● **TEXT BLOCK**
____

Merry Christmas Eve!
This day has always been so special for me, so I’ve recorded an audio post for you — if you’re into that sort of thing — over on the Patreon. But, I made it available for everyone today, not just for members. So, head over there and give it a listen.
Or, if you would rather read it, the transcription is below.
Cheers to you all ❤
There is a scene in “Home Alone” when Kevin’s mom — Kate McAllister — has had enough of the universe’s shit that she blows up at the American Airlines counter in Scranton, Pennsylvania.
“This is Christmas, the season of perpetual hope. And I don’t care if I have to get out on your runway and hitchhike. If it costs me everything I own, if I have to sell my soul to the devil himself, I am going to get home to my son.”
I’ve always loved this scene — I love this entire movie — but this scene in particular resonates with me especially this year. In fact, I love it so much, I even bought a print of it from Lindsey Letters, and it’s hanging in my bedroom.
I know no one wants to relive this year, but this needs a little bit of context.
I kicked off lockdown in March by postponing a trip to Iceland. Then, a few weeks later, I lost my biggest client and my healthcare coverage. I lost money I spent on non-refundable flights, didn’t get to go to adult summer camp, didn’t get to see any concerts, and — after traveling the world in 2019 — I didn’t see beyond the miles of Austin, Texas.
Like so many, I spent my birthday and every holiday alone. I’ll spend Christmas alone, too, opening gifts via Zoom.
But, I tried so hard to make this year “work.” I wanted to look back on it and not see darkness. So, I attempted to put an inflatable pool on my patio (it popped and I had to lug 80 gallons of water into my bathtub drain). I went to a drive-in movie and discovered my Jeep’s FM radio doesn’t work. I went to a drive-in concert and got bitched at by the people behind me because they couldn’t see over my vehicle. I volunteered to help at the polls but never got called to actually do it. I made BINGO cards for the presidential debates, and well, that was traumatic.
All year, I really worked hard to be kind and understanding and hopeful of this situation we’ve found ourselves in.

____

● **SOURCE DATA**
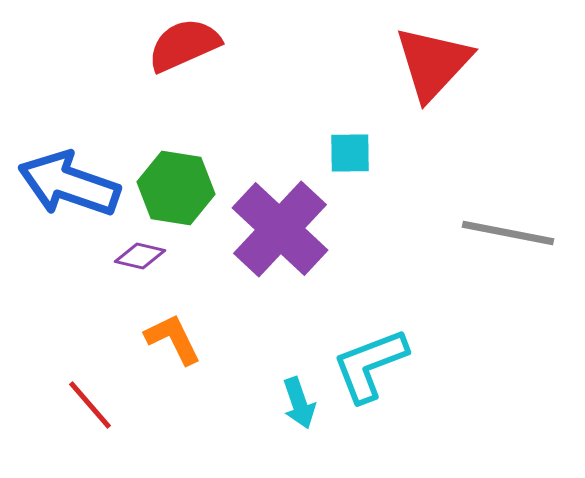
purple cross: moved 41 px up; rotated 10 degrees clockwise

____

In the Christmas Eve post above, copy the passage starting at "Like so many, I" and ending at "that was traumatic.", swapping "Zoom" for "FaceTime".

Like so many, I spent my birthday and every holiday alone. I’ll spend Christmas alone, too, opening gifts via FaceTime.
But, I tried so hard to make this year “work.” I wanted to look back on it and not see darkness. So, I attempted to put an inflatable pool on my patio (it popped and I had to lug 80 gallons of water into my bathtub drain). I went to a drive-in movie and discovered my Jeep’s FM radio doesn’t work. I went to a drive-in concert and got bitched at by the people behind me because they couldn’t see over my vehicle. I volunteered to help at the polls but never got called to actually do it. I made BINGO cards for the presidential debates, and well, that was traumatic.